Basically cast Hand of Gul'dan and IMMEDIATELY shift into metamorphosis. You have ~.5-1 second to do this due to the flight time of Hand of Gul'dan actually landing. This is because HoG calculates it's damage based on when it lands, not when it is cast. This is for the same reason that (at least at one time when it was worth casting) IF a Warlock was going to cast Chaos Wave then that Warlock *HAD* to make sure he/she/it stayed in meta form UNTIL it landed, otherwise you would lose damage on the cast. I like to cast HoG, shift into Meta demon form, cast 1 spell in demon form (usually ToC), and then quickly shift out every 10-15s so I don't sit on HoG charges (longer on procs and ESPECIALLY when I am in my (not the boss's) burn phase). As for your second question... there was a time when Chaos Wave was worth it... the answer is typically you do not want to cast chaos wave UNLESS a) you are trying to do a fast aoe burn (targets with only a few hundred thousand hp that needs to die FAST) or b) if you are sitting on a stack of Molten Core charges and their timer is about to expire because you had a bad run of RNG with HoG maintaining those stacks. In general though that *nerf* to Chaos Wave not long ago completely murdered this spell, it doesn't hardly do any more dmg than HoG (with weaving) and in general isn't worth the fury cost. If they intend on maintaining the dmg of this spell at current levels they need to reduce the fury cost down further. It was 120 fury, it was reduced by 1/3 to ~80 along with the 33% reduction to dmg during the nerf... needs to be more like 40-60 fury for the damage that it does to be worth using. I sorely wish Blizzard would get a clue as to how to balance a game...

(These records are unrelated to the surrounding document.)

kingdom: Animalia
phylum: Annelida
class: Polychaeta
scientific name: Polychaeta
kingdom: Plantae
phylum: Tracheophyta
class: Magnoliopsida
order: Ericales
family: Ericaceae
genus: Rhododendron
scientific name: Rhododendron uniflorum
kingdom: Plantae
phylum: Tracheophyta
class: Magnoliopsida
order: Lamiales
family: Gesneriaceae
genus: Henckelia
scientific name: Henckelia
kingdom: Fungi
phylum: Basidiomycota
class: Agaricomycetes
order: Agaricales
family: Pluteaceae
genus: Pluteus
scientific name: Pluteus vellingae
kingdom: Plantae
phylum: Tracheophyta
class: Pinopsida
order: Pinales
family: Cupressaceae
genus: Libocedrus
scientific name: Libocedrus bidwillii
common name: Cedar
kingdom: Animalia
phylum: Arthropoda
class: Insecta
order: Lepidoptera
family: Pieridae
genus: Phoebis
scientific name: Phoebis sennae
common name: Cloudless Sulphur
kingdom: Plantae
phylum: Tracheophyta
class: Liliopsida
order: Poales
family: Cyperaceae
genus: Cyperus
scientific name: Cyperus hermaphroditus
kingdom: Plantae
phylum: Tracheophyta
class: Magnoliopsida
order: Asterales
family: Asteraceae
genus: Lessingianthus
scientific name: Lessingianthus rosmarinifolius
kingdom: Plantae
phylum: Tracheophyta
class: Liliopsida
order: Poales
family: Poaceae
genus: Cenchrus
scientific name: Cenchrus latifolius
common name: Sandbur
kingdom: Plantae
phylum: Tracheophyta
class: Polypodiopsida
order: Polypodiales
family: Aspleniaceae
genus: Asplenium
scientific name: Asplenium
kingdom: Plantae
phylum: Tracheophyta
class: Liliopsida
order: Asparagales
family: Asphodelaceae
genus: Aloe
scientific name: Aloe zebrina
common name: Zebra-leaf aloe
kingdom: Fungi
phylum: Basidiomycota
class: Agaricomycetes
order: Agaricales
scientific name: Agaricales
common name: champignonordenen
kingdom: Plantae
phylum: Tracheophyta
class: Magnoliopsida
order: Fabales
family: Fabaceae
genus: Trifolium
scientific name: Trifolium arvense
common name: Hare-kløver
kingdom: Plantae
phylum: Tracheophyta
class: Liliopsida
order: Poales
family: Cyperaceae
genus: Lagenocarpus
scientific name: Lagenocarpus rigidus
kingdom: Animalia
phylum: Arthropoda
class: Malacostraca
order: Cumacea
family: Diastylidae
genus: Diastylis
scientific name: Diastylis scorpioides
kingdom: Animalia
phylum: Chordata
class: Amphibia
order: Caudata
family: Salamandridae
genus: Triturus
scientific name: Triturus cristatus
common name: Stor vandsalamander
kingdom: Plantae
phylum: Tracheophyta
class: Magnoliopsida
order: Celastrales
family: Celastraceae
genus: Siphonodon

Do I understand it right when I say: so u shouldnt stack HoG? I mean cast HoG (1 cast) -> meta -> ToC -> cancel meta -> HoG -> meta and so on once u get a charge?
or do u still do as I do now that u cast HoG -> corru and a SB (letting the dot tick) -> cast 2nd HoG and THEN -> meta and "weave" the shadowflame with x2 dot?
Last edited by mmocb8a6935ce9; 2013-01-10 at 06:14 AM.
You still want to double stack it as it effectively offers a full additional cast, which is much greater increase than getting the Meta bonus on two separate casts. Shadowflame itself is about 9% of your output on single target, so doing this will gain you at best 1.5% if executed perfectly every time (which may not be possible, or even desirable due to Meta's cooldown); I don't think that's really enough to effect overall stat weights quite as much as Teye suggests.
The example lichinator gives is pretty extreme (and thus rare), and allows very, very high Meta uptime through Shadowflame's Fury generation, where of course Haste will be devalued as it's purpose is to generate Fury rather than spend it.